Inheriting such a solid technical background, Wu classified himself as representing a generation seeking a promising future for the ceramic capital. He has distinguished his recent works from his father's by melding modern and traditional styles.
He lived in Guangzhou for a couple of years. "It was surely a cultural clash at the beginning. But on the other hand, I found broader art space in the city, from which I absorb fashionable elements to enrich my creativity," he said. "It differs a lot from the days in Jingdezhen and troubles me much. Now I would make countless trips between the two cities, in search of effective methods to fill that gap."
Wu is not alone to sense tough challenges from all sides in Jingdezhen.
It's been a hot topic for scholars and artists both inside and outside the city on how to wake up those conservative minds, which solely stress artistic pursuit, yet ignore a variety of demands of customers, such as those who want sophisticated household ceramics that they could use.
"The first Franz porcelain factory in Jingdezhen opened this October," Hu said. "It is an opportunity to test whether our extraordinary tastes and techniques can support a promising brand or not.

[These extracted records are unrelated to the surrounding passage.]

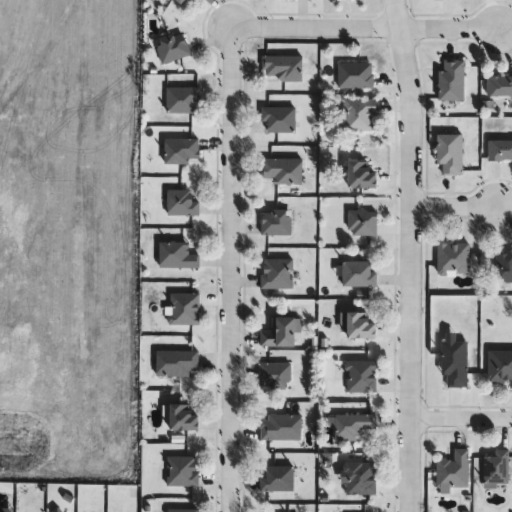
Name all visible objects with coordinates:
building: (176, 1)
building: (176, 1)
road: (443, 25)
road: (308, 27)
building: (169, 48)
building: (170, 48)
building: (280, 68)
building: (280, 68)
building: (352, 75)
building: (352, 76)
building: (449, 80)
building: (449, 81)
building: (497, 86)
building: (498, 86)
building: (179, 99)
building: (179, 100)
building: (356, 115)
building: (357, 115)
building: (276, 120)
building: (276, 121)
building: (499, 151)
building: (499, 151)
building: (178, 152)
building: (179, 152)
building: (446, 154)
building: (447, 155)
building: (279, 171)
building: (279, 171)
building: (356, 176)
building: (357, 176)
building: (178, 204)
building: (179, 204)
road: (452, 206)
building: (273, 222)
building: (273, 223)
building: (360, 223)
building: (360, 223)
road: (413, 254)
building: (174, 256)
building: (174, 256)
building: (451, 258)
building: (451, 258)
building: (503, 266)
building: (503, 266)
road: (223, 270)
building: (275, 274)
building: (275, 274)
building: (355, 275)
building: (355, 275)
building: (182, 309)
building: (182, 309)
building: (355, 327)
building: (356, 327)
building: (276, 334)
building: (276, 334)
building: (450, 361)
building: (451, 361)
building: (174, 363)
building: (174, 363)
building: (498, 369)
building: (498, 369)
building: (272, 376)
building: (273, 377)
building: (358, 377)
building: (359, 377)
building: (175, 418)
building: (176, 419)
road: (462, 420)
building: (350, 426)
building: (350, 427)
building: (277, 429)
building: (278, 429)
building: (494, 469)
building: (494, 469)
building: (180, 472)
building: (180, 472)
building: (449, 472)
building: (450, 472)
building: (357, 478)
building: (274, 479)
building: (358, 479)
building: (275, 480)
building: (180, 511)
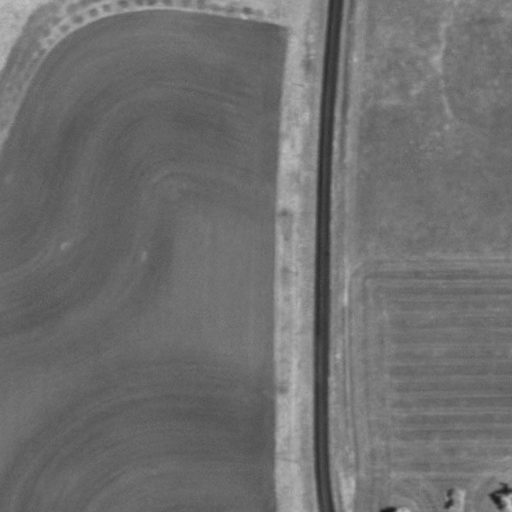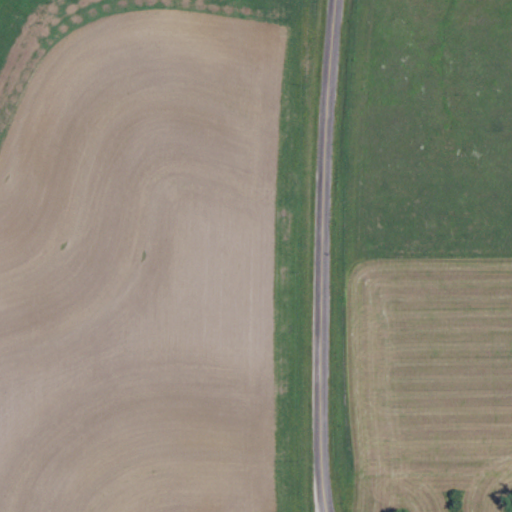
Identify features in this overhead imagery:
road: (323, 255)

The market has responded positively up to now, which proves that we should stick to artistic household porcelains."
Wu said there is a tendency to create personalized pieces of household ceramics for customers.
"It is not a question of technique for us artisans, but of the quick adaptation to that need," he said.
Yet that is far from enough to build a promising future for Jingdezhen's ceramic industry. There remain calls for more governmental support. Locals believe a systematic, authoritative and strategic evaluation to exploit Jingdezhen's economic and cultural potentials could be more helpful than merely giving money.